If you don't want to learn about ranges, use std.string. If std.string is not sufficient, then you should consider learning about ranges, which means accepting that yes, things will be different. Learning about ranges and how to use them for string manipulation is not the easiest thing right now due to a dearth of learning material, but that's not a problem with ranges. Compiler error messages are indeed part of the problem, but they are a WIP. 2.065 contains an incremental improvement to error messages on failure of overload resolution (Thanks Kenji).

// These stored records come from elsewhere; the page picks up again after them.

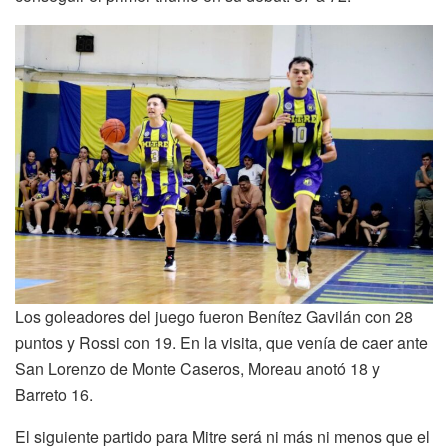
Los goleadores del juego fueron Benítez Gavilán con 28
puntos y Rossi con 19. En la visita, que venía de caer ante
San Lorenzo de Monte Caseros, Moreau anotó 18 y
Barreto 16.
El siguiente partido para Mitre será ni más ni menos que el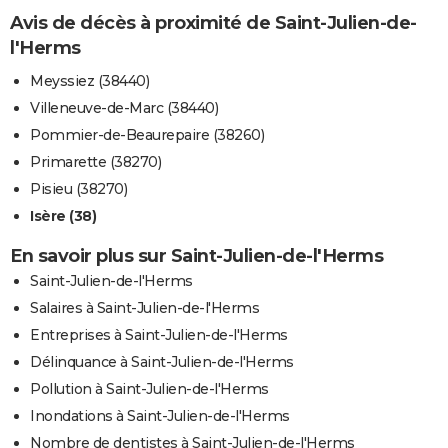
Avis de décès à proximité de Saint-Julien-de-
l'Herms
Meyssiez (38440)
Villeneuve-de-Marc (38440)
Pommier-de-Beaurepaire (38260)
Primarette (38270)
Pisieu (38270)
Isère (38)
En savoir plus sur Saint-Julien-de-l'Herms
Saint-Julien-de-l'Herms
Salaires à Saint-Julien-de-l'Herms
Entreprises à Saint-Julien-de-l'Herms
Délinquance à Saint-Julien-de-l'Herms
Pollution à Saint-Julien-de-l'Herms
Inondations à Saint-Julien-de-l'Herms
Nombre de dentistes à Saint-Julien-de-l'Herms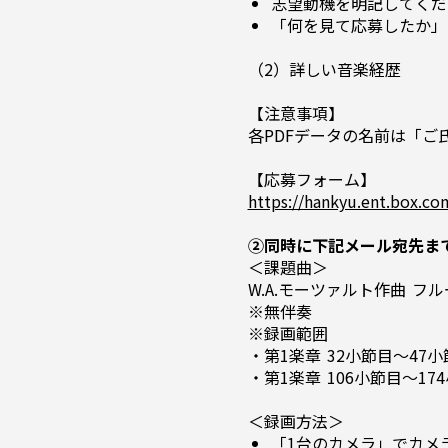
志望動機を明記してくだ
「何を見て応募したか」
（2）詳しい音楽経歴
【注意事項】
各PDFデータの名前は「ご
【応募フォーム】
https://hankyu.ent.box.c
②同時に下記メール宛先まで
＜課題曲＞
W.A.モーツァルト作曲 フ
※無伴奏
※録画範囲
・第1楽章 32小節目～47
・第1楽章 106小節目～1
＜録画方法＞
「1台のカメラ」でカメ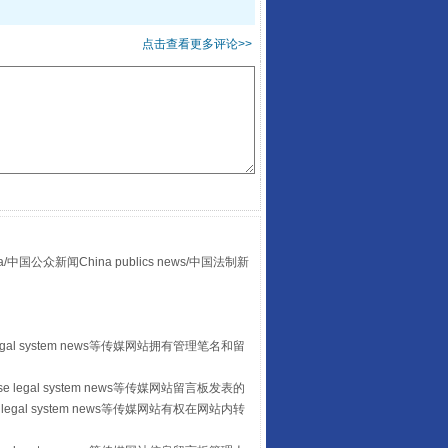
点击查看更多评论>>
酒驾未被当场查获能处罚吗
众新闻China publics news/中国法制新
“后车司机肯定在骂我”
egal system news等传媒网站拥有管理笔名和留
 legal system news等传媒网站留言板发表的
legal system news等传媒网站有权在网站内转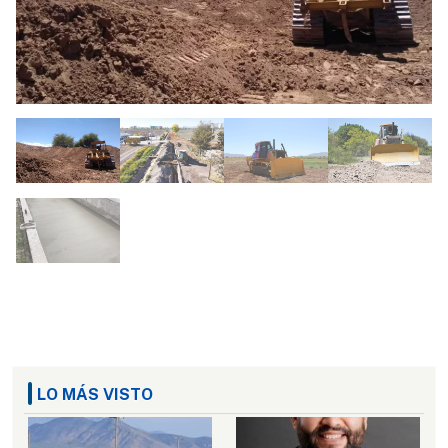
LO MÁS VISTO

About Unicode, the unit that the language promotes and the standard library embraces is `dchar`, the Unicode code point. The choice of not using graphemes is a compromise between correctness and performance. That means that the onus is still on the user to cover the last mile of correctness, so the user is not exempt from having to learn at least the basics of Unicode in order to write Unicode-correct code in D. However, this is a surprisingly reasonable compromise: as long as all inputs are normalized to the same format (which may require std.uni.normalize if the source of the input does not guarantee a particular format), then outside of contrived examples it's very hard to break grapheme clusters by using range-based code, even though they are ranges of code points. Explicit handling of graphemes is typically only needed for very specific domains, like if you're writing a text rendering library or a text input box etc. Thus typical range-based string manipulation tends to be correct even for multi-code-point graphemes, without the author having to consciously handle it.
2.065 has std.uni.byGrapheme/byCodePoint for range-based grapheme manipulation. However, there is a performance cost involved so I recommend against using it dogmatically. The result of `byGrapheme` is not bidirectional yet - someone needs to take the time to implement `decodeGraphemeBack` and/or `graphemeStrideBack` first.